Tanda : latergi, penurunan massa otot/tonus.
b. Sirkulasi
Gejala : riwayat GJK kronis, perikarditis, penyakit jantung reumatik, kanker
(malfungsi hati menimbulkan gagal hati). Disritmia, bunyi jantung
ekstra (S3 dan S4). DVJ: vena abdomen distensi.
c. Eliminasi
Gejala : flatus
Tanda :distensi abdomen (hepatomegali, splenomegali, asites), penurunan/tak
adanya bisisng usus, feses warna tanah liat, melena dan urin pekat dan
gelap.
d. Makanan/cairan
Gejala : anoreksia, tidak toleran terhadap makanan/tak dapat mencerna,
mula/muntah.
Tanda : penurunan berat badan atau peningkatan (cairan), penggunaan
jaringan, edema umum pada jaringan, kulit kering dan turgor buruk,
ikterik; angioma spider, napas berbau/fetor hepatikus, perdarahan gusi.
e. Neurosensori
Gejala : orang terdekat dapat melaporkan perubahan kepribadian, penurunan
mental.
Tanda : perubahan mental, bingung halusinasi, dan koma, bicara lambat/tak
jelas, asetrik (ensefalopati hepatik).
f. Nyeri/kenyamanan
Gejala : nyeri tekan abdomen/nyeri kuadran kanan atas, pruritus, neuritis
perifer.
Tanda : perilaku berhati-hati/distraksi, fokus pada diri sendiri.
g. Pernapasan
Gejala : dispnea
Tanda : takipnea, pernapasan dangkal, bunyi napas tambahan, ekspansi paru
terbatas (asites) dan hipoksia.
h. Keamanan
Gejala : pruritus
Tanda : demam (lebih umum pada sirosis alkoholik), ikterik, ekimosis, ptekie,
angioma spider/teleangiektasis dan eritema palmar.
i. Seksualitas
Gejala : gangguan menstruasi, impoten
Tanda : atrofi testis, ginekomastia, kehilangan rambut (dada, bawah lengan,
dan pubis).
j. Penyuluhan/pembelajaran
Gejala : riwayat penggunaan alkohol jangka panjang/penyalahgunaan,
penyakit hati alkoholik. Riwayat penyakit empedu, hepatitis, terpajan
pada toksin; terutama hati; perdarahan GI atas; episode perdarahan
varises esofangeal; penggunaan obat yang memperngaruhi gungsi hati.
5. Review of system
a. Pernafasan B1 (Breath)
1) Inspeksi : ekspansi paru tidak normal, bentuk dada normal
2) Perkusi : sonor/redup.
3) Palpasi : tidak ada fremitus, napas klien cepat 27x/menit
4) Auskultasi : terdengar bruit pada leher, ada bunyi tambahan napas.
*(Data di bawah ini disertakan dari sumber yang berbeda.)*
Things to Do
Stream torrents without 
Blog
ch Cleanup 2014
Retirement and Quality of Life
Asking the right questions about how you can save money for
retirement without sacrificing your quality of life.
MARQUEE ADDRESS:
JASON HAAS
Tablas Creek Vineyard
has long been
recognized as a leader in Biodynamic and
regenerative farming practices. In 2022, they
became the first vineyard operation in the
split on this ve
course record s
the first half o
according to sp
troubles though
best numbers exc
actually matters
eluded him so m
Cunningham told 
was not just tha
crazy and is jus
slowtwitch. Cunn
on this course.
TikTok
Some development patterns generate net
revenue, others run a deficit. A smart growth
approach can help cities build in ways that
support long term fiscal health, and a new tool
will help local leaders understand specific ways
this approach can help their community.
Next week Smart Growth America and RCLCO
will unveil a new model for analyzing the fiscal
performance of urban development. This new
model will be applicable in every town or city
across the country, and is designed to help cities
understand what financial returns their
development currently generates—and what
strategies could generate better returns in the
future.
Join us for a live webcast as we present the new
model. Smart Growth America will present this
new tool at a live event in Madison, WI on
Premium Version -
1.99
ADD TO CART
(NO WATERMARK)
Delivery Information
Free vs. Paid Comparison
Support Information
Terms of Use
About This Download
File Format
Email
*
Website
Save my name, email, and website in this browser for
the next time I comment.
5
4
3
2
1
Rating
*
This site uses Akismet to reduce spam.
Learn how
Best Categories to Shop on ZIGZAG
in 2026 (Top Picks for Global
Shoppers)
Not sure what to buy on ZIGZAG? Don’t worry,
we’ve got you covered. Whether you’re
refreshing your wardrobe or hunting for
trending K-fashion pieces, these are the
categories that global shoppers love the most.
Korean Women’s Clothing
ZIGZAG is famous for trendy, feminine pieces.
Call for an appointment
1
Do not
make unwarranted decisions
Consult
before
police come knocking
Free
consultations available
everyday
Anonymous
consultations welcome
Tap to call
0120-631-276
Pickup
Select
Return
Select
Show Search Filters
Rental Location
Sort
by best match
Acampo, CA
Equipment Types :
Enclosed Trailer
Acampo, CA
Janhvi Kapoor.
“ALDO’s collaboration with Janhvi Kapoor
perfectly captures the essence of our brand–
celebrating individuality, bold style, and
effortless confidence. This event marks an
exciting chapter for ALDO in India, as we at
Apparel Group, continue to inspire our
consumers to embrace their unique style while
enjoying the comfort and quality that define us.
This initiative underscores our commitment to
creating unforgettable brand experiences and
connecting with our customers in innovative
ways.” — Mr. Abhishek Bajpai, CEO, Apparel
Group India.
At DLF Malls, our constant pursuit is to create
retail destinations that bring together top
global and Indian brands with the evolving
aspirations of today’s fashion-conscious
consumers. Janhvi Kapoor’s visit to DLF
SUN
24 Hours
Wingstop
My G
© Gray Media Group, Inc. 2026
b. Kardiovaskuler B2 ( Blood)
1) Inspeksi : (-) peningkatan JVP,(-) tanda cyanosis
2) Perkusi : Perkusi untuk menentukan letak jantung (jantung pada batas kanan
di intercosta 6, atas intercosta 2, kiri intercosta 8, bawah intercosta 4/5) untuk
mengetahui terjadinya kardiomegali.
3) Palpasi : tidak ada nyeri tekan pada letak anatomi jantung.
4) Auskultasi : ada bunyi jantung tambahan (S3 dan S4), dan disritmia.
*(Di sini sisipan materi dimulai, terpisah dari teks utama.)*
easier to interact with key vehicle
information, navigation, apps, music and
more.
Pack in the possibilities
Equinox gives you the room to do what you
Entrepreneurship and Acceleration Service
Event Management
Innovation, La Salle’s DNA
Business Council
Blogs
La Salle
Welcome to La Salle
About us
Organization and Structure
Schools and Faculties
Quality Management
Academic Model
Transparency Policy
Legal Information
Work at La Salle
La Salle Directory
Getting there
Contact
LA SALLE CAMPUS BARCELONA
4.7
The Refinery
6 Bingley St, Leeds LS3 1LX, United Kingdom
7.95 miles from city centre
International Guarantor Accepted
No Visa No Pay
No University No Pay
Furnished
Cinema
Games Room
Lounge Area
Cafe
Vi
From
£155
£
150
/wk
c. Persyarafan B3 ( Brain)
1) Adanya perubahan kepribadian, bicara lambat dan tidak jelas, bingung
halusinasi, dan koma.
d. Perkemihan B4 (Bladder)
1) Urine klien tampak gelap dan pekat
e. Pencernaan B5 (Bowel)
1) Inspeksi : terjadi asites/edema abdomen, napas klien bau, tampak perdarahan
pada gusi.
2) Palpasi : adanya hepatomegali, adanya nyeri tekan abdomen,
3) Auskultasi : tidak adanya bising usus, splenomegali.
4) Perkusi : terdengar adanya bunyi cairan pada bagian abdomen.